Laurie - Yes, he knows he has a problem & has been seeing a therapist for it. He knows he has to change cause I will not put up with his insecurities. I know its not going to happen overnight & it will be work & so will my trying to get those beginning feelings back. I'm willing to give it one last try.

 

What if he does it again? I don't think I will stay with him!! I can't live having someone as my guard dog & watch everything i do & everything I say. Its not fun at all!! Yes, everytime he put me through hell, i did lose feelings for him!! Its REALLY bad. If it does continue, yes i probably will fall out of love with him!!

 

I am not sure where he got these issues from. He said he's not sure, but he has had some bad relationships! If i married him the way he was, ......... i could picture this scenerio happening........ if i went food shopping & was 10 minutes late, he would think that i was out having sex in the back seat of my car.

 

Carhill - Yes u r right. He said when we first met, that was the real him , he says his insecurities come out when he starts caring about someone.

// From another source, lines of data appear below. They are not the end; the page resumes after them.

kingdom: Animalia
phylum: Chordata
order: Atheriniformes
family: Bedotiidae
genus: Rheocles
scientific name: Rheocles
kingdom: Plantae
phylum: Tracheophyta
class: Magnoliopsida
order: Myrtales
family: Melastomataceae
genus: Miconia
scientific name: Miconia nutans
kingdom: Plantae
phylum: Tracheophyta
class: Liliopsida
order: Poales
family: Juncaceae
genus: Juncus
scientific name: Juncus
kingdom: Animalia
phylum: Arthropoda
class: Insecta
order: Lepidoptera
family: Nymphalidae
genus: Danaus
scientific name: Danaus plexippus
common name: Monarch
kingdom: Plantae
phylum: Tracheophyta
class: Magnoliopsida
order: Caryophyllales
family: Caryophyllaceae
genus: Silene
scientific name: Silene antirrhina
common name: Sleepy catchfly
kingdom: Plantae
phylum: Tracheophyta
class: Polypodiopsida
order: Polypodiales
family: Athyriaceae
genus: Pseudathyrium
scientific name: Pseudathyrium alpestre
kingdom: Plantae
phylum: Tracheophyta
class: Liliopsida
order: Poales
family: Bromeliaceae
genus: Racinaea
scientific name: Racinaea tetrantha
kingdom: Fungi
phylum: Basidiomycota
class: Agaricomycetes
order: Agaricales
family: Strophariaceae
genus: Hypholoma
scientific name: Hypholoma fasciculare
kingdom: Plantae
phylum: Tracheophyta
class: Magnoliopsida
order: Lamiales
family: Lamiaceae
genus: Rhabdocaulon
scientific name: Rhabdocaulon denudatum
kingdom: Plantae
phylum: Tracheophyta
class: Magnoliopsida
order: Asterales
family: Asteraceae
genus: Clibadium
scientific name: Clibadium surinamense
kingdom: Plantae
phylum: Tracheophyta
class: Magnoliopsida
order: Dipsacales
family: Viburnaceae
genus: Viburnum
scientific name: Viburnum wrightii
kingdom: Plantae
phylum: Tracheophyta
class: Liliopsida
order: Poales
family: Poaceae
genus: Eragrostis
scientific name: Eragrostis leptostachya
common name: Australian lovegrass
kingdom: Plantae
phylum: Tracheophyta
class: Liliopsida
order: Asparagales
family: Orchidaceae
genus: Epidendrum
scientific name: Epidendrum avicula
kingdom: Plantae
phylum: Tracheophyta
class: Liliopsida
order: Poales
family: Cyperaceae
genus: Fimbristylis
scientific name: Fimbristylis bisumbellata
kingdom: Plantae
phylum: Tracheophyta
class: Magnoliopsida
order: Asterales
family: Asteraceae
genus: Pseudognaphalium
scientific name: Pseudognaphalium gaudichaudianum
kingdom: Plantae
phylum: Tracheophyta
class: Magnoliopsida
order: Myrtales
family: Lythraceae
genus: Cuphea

Yes, I am a very affectionate person, but thats just me. I refuse to change my personality for someone just because they are insecure. Its part of who i am. I guess his insecurity is part of who he is too.

 

We started having sexual relations after 1 1/2 months of dating.

Posted

Therapy is a real good step. The problem is, it doesn't sound like he is stable/healthy enough to have a serious relationship right now. That's great if you are willing to give him one last chance: problem is, when he slips up and says something controlling/paranoid/insecure, you are going to leave him. That won't help him get better. Now, I'm not trying to make you feel guilty, however, this is your life too.

 

Here is a suggestion: Tell him you would like to give him some space to work out his issues. Let him know that it may be too much pressure to be in a relationship right now, and that his recovery is most important. Since you feel that if he continues to display this behavior, you will break up with him he is DEF. not going to get better. You can still have contact and support him, but you want to give him the space he needs to work out his issues. Otherwise, his behavior will be the demise of your relationship.

  • Author
Posted

I see your point, but he doesn't want to do that. He doesn't want to let me go. I gave him 2 weeks to be alone, i know its not much time, but I couldn't stand being around him anymore & i needed him to think about everything.

 

I hope he could work on his insecurities, cause he WILL lose me if he doesn't. I guess i'll take it one day at a time.

 

Only time will tell if we were meant to be together. It just hurts that we have to go through all this BS!! grrrrr

Posted

Your experience is a great example of why taking one's time to get to know someone bears fruit. Your dynamic isn't an indicator of who's "right" or "better" but indicates your compatibility for a LTR. You've identified some areas which need clarifying or need work on. It's up to each of you how much you'll bend to make the relationship work. Intimacy and love are great inspirations. I hope you can work it out :)

  • Author
Posted

Yes, u r right Carhill.

I guess we both have some work to do.

Time will tell if we were meant to be.

 

Yes, u have to take your time & get to know a person.

 

Thanks!!

Posted
I see your point, but he doesn't want to do that. He doesn't want to let me go. I gave him 2 weeks to be alone, i know its not much time, but I couldn't stand being around him anymore & i needed him to think about everything.

 

I hope he could work on his insecurities, cause he WILL lose me if he doesn't. I guess i'll take it one day at a time.

 

Only time will tell if we were meant to be together. It just hurts that we have to go through all this BS!! grrrrr

 

He's going to do it again. It's who he is and how he approaches realtionships. You should not have been swayed by the munipulative emotional behavior i.e. the love letter. This looks like trouble. I doubt very seriously that he is actually seeing a counselor. He may have told you that, but I think he will tell you whatever you want to hear. When all else fails, I think this person will try to hold you with violence. But only you can know what he is capable of.